Why crowdsourcing can solve the 'always-on' conundrum
A view from François Pétavy, chief executive, eYeka

Why crowdsourcing can solve the 'always-on' conundrum

Reckitt Benckiser's US CMO said recently in an interview to Forbes: "When you are on Facebook, your competitive set is actually not the Unilevers or the Procters of the world, but your uncle's vacation, your sister's new baby and all these great events that make [up] people's lives."

"So you need to get much better at breaking through that clutter. When you touch people, they care. When they care, they share."

I could not agree more. To touch people online, brands need compelling, relevant content and stories that speak to people's interest, not ads. Marketers often estimate that any given brand needs to issue about 200 pieces of content per year to be able to sustain an "always-on" conversation, as opposed to the handful of pieces of creative work that was required by traditional media. 

This situation is even more complicated by the still ongoing, intense debate on "social ROI". As such, brands are cautiously shifting their media and production budgets to digital, making that content even more scarce, and slow building. 

Traditional content production solutions - which were designed to produce a great piece of creative work every six months at costs per unit usually running in the six digits - are struggling to deliver the specific type of content that digital channels command, with the scale and economics required. 

Mindset shift

Firstly, social content is not advertising. The narrative, format, tone of voice and role of the brand needs to be completely rethought to work in an environment driven by conversations, engagement and the ability to skip your message at will. This requires different skillsets, and more importantly a shift in mindset from selling to engaging. A marketing director is not an editorial director. 

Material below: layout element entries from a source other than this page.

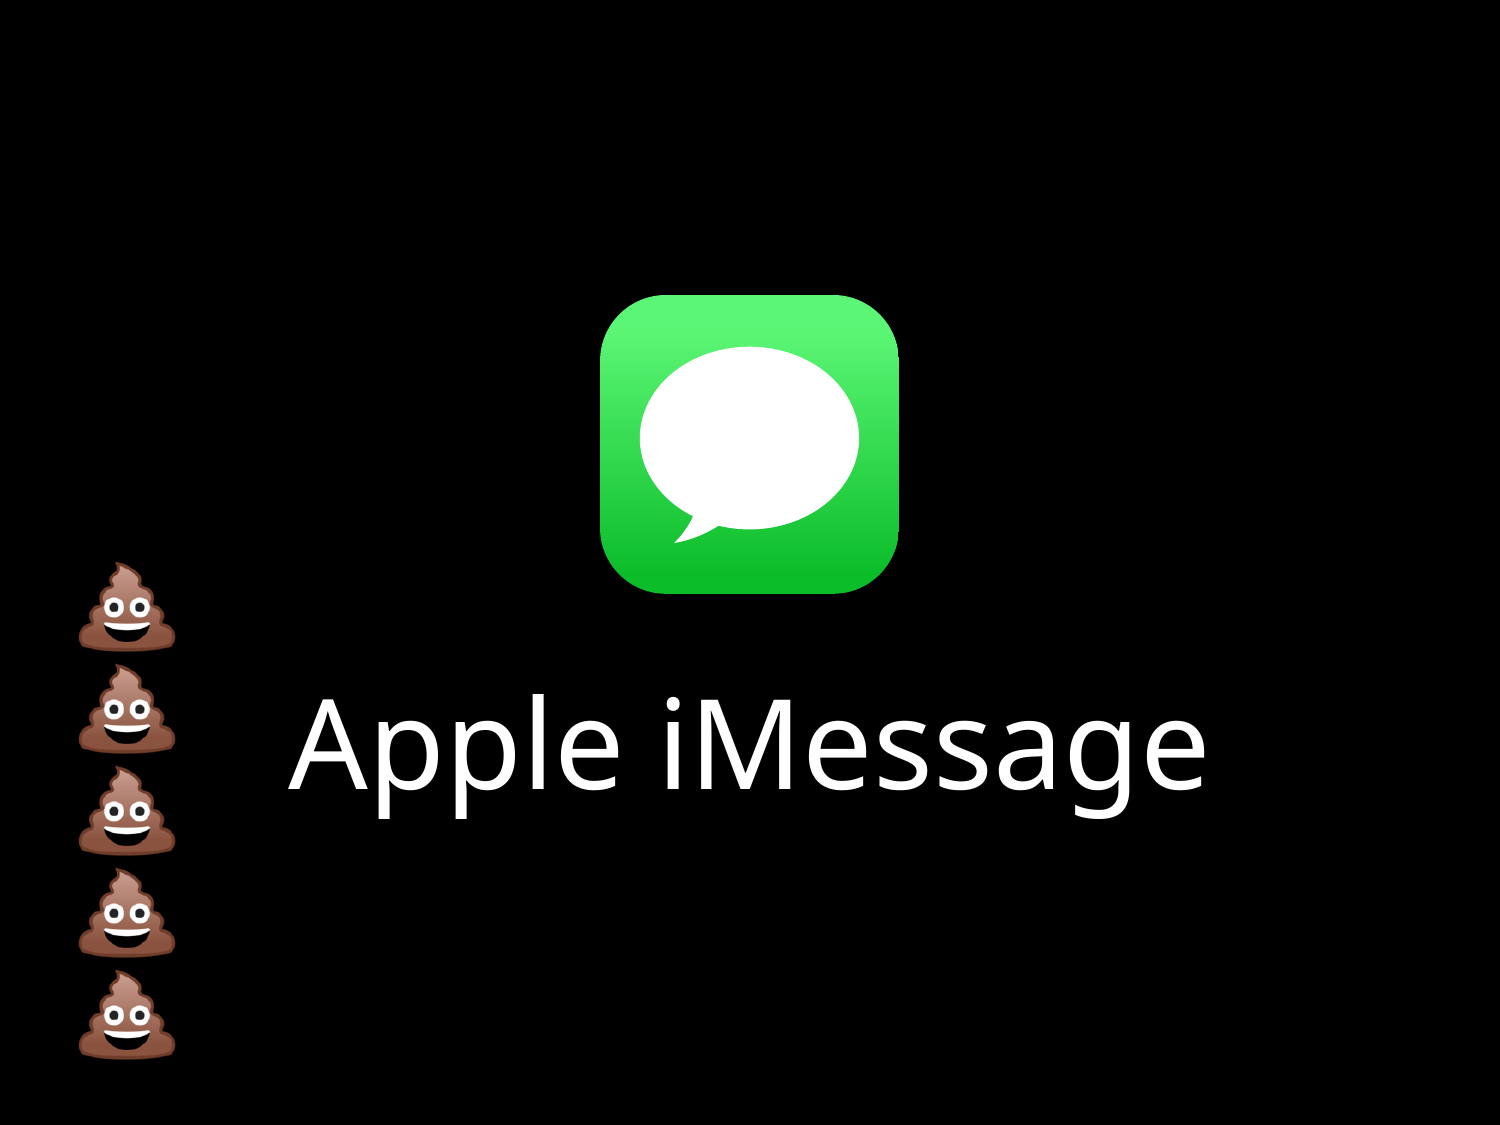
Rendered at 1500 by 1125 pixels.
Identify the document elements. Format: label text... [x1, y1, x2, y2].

title Apple iMessage [178, 668, 1388, 824]
picture [599, 294, 900, 595]
picture [75, 551, 178, 1062]
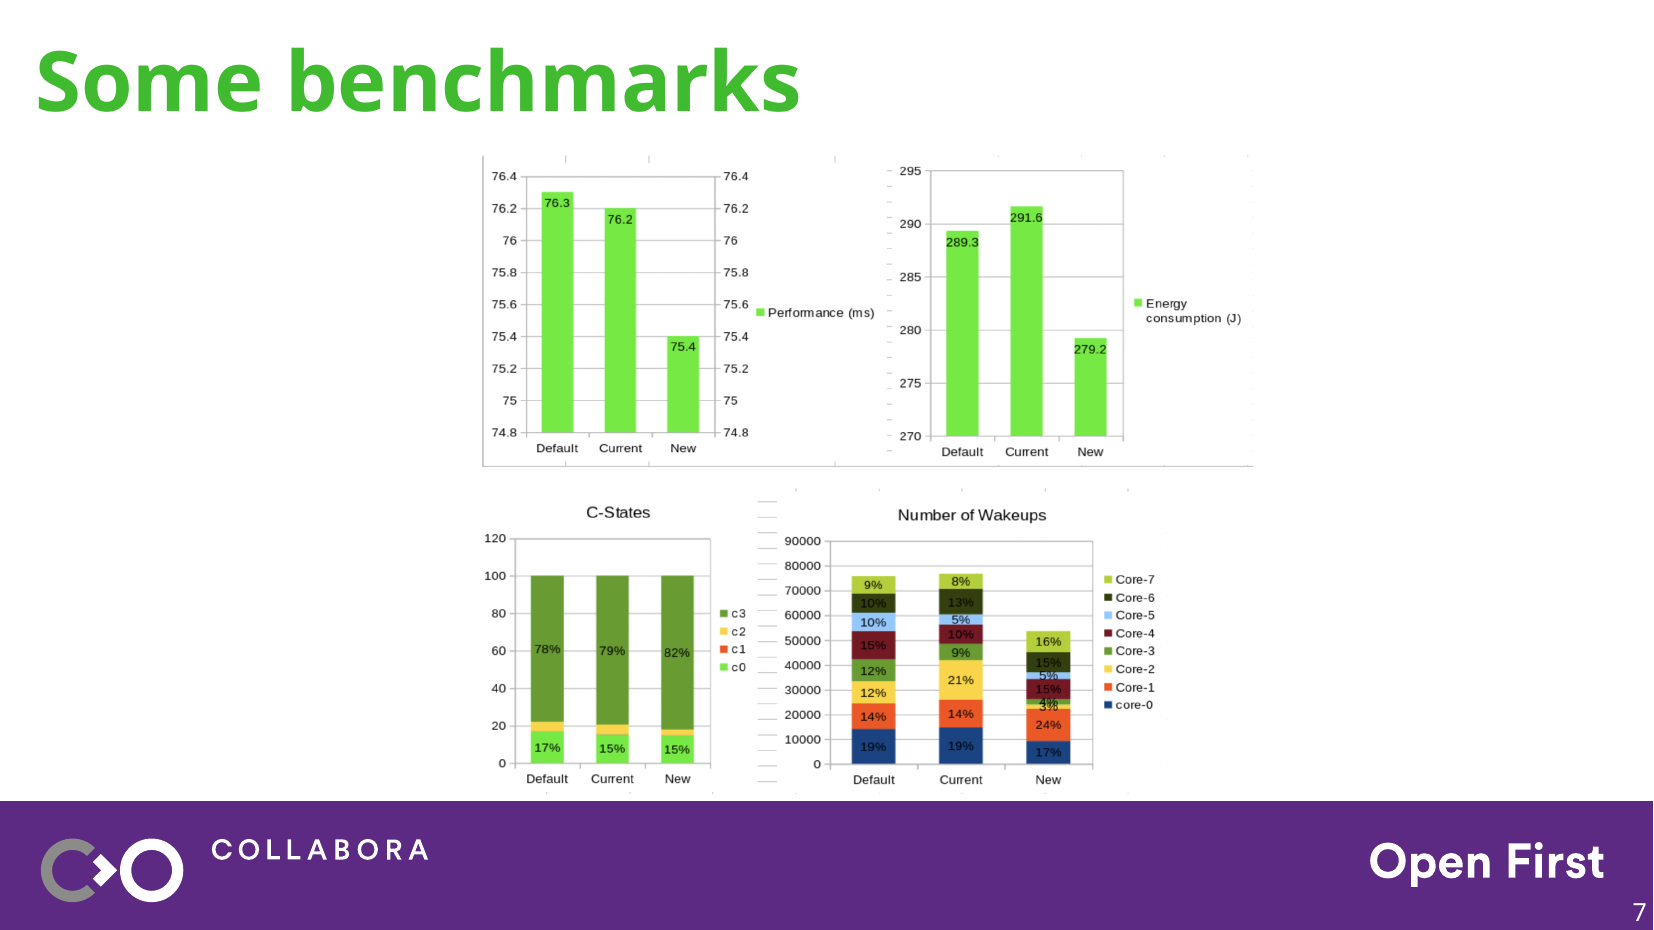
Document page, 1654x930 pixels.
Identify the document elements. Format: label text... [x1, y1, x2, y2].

title Some benchmarks [35, 28, 1608, 192]
picture [474, 144, 1262, 797]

Secondly, you need a way to produce a high volume of such content, consistently to feed your social channels, without breaking the bank. Brands and agencies so far have been exploring building digital content factories (such as Oreo's) or curating external content (such as Evian's The Source), which partially solve the issue.

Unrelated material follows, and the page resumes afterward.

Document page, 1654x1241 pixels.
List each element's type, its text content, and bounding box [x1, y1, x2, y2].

The freshness and variety of participants involved in crowdsourcing provides most value in a digital conversation context. The diversity of submissions provides many "digital-native" flavours that can resonate in different local markets and are especially relevant for social activation to keep the brand "always-on".

In a recent regional campaign, Coca-Cola saw local markets adopting 100% of the crowdsourced creative content versus 47% on average. And some of the content, once tested through Millward Brown's LinkScore methodology, performed in the top 10% of all historical creative pieces. Along similar lines, Schick Titanium has seen some amateur-created videos outperform professional content on YouTube pre-rolls. 

Content produced by consumers often resonates better with other consumers, especially on earned media KPIs. In a Facebook campaign to support the launch of the Nokia N9, crowdsourced videos outperformed traditionally produced videos: +108% on video plays, +50% on social click-through rates, and double the number of interactions.

Scale-up

From a scalability standpoint, crowdsourcing content with a creative community typically delivers dozens (if not hundreds) of pieces of brand-inspired, story-rich, genuine content, some of which has strong production values. With a few content generation campaigns every year, a brand will collect enough material to sustain the conversation for the full year, especially in the holes between main campaigns.

Furthermore, this approach make the economics fly as most costs involved into crowdsourcing are fixed costs (running the competition, offering a prize pool to winners etc.). Coca-Cola estimates that producing digital content that way generates cost efficiencies of 92% compared to if the same content had to be produced through traditional ways.

Einstein famously said: "You can't solve a problem on the same level you created it". By unleashing a collective creative power, crowdsourcing is a catalyst to turn the social content challenge into an opportunity. Brands are recognising it and as such are assembling around them a content ecosystem that includes social media platforms, digital content aggregators, crowdsourcing communities and seeding platforms.

Like all ecosystems, it needs connections to make it work together. Media and creative agencies have a huge opportunity to be the ones orchestrating such ecosystem, bringing their brand stewardship, marketing discipline and creative expertise to the fore. This would cement their relevance in today’s socially connected media landscape.